Segundo dados do governo, foram registrados 132.782 furtos no primeiro trimestre do ano, alta de 28,5% em relação aos três primeiros meses de 2021 e de 7% na comparação com 2020. Em relação ao mesmo período em 2019, antes do início da crise sanitária, houve diminuição de 2,7%.

Nas cifras de roubos, foram contabilizados 59.905 casos nos primeiros três meses do ano, alta de 7,4% na comparação com 2021. Mas o valor representa queda de 4% em relação aos 62.372 episódios no período em 2019, e de 12% na comparação com 2020.

Ao analisar a sequência histórica, porém, enquanto houve grande queda de homicídios, roubos e furtos se mantiveram em patamares relativamente estáveis.

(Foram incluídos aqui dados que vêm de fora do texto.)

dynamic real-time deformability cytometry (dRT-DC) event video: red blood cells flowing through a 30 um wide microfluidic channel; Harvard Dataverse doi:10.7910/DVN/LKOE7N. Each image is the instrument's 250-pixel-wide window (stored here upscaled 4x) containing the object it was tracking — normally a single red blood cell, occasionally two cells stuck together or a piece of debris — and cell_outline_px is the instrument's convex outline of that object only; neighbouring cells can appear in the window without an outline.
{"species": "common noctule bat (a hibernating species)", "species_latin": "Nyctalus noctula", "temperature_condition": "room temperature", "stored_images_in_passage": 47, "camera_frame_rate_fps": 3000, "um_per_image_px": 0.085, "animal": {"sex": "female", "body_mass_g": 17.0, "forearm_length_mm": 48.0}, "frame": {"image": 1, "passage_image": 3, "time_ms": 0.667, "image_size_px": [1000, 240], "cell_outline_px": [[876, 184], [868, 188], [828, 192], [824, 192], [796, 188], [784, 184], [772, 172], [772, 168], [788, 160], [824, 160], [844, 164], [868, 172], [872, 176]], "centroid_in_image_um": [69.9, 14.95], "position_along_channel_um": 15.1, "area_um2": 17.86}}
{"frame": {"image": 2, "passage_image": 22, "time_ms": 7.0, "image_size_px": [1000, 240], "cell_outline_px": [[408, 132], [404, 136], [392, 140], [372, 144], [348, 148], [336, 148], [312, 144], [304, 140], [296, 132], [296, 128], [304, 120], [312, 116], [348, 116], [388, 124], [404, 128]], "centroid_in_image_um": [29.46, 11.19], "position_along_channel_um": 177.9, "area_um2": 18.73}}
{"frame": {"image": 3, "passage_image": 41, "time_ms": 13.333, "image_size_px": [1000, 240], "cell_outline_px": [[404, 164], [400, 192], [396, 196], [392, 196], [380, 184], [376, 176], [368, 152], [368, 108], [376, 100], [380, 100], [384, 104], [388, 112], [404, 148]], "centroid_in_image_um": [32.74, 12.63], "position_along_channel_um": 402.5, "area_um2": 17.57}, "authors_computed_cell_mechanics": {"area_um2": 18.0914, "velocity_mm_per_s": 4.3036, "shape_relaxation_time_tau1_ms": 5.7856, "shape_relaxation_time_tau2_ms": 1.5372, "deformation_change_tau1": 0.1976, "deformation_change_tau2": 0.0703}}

Quais são os maiores desafios no combate a esses crimes? Roubos e furtos de celulares têm aumentado a sensação de insegurança na população. Muitas vezes, os crimes são feitos em combinação com quadrilhas especializadas em limpar as contas das vítimas usando o sistema Pix.

Considerando os números gerais, de 2019 para 2020 os episódios de roubos de celular na capital paulista caíram de 114.050 para 92.195. Em 2021, chegaram a 89.866.

Os furtos, também de 2019 a 2020, diminuíram de 113.783 para 81.172 e registraram alta de 6,9% no ano passado, chegando a 86.754.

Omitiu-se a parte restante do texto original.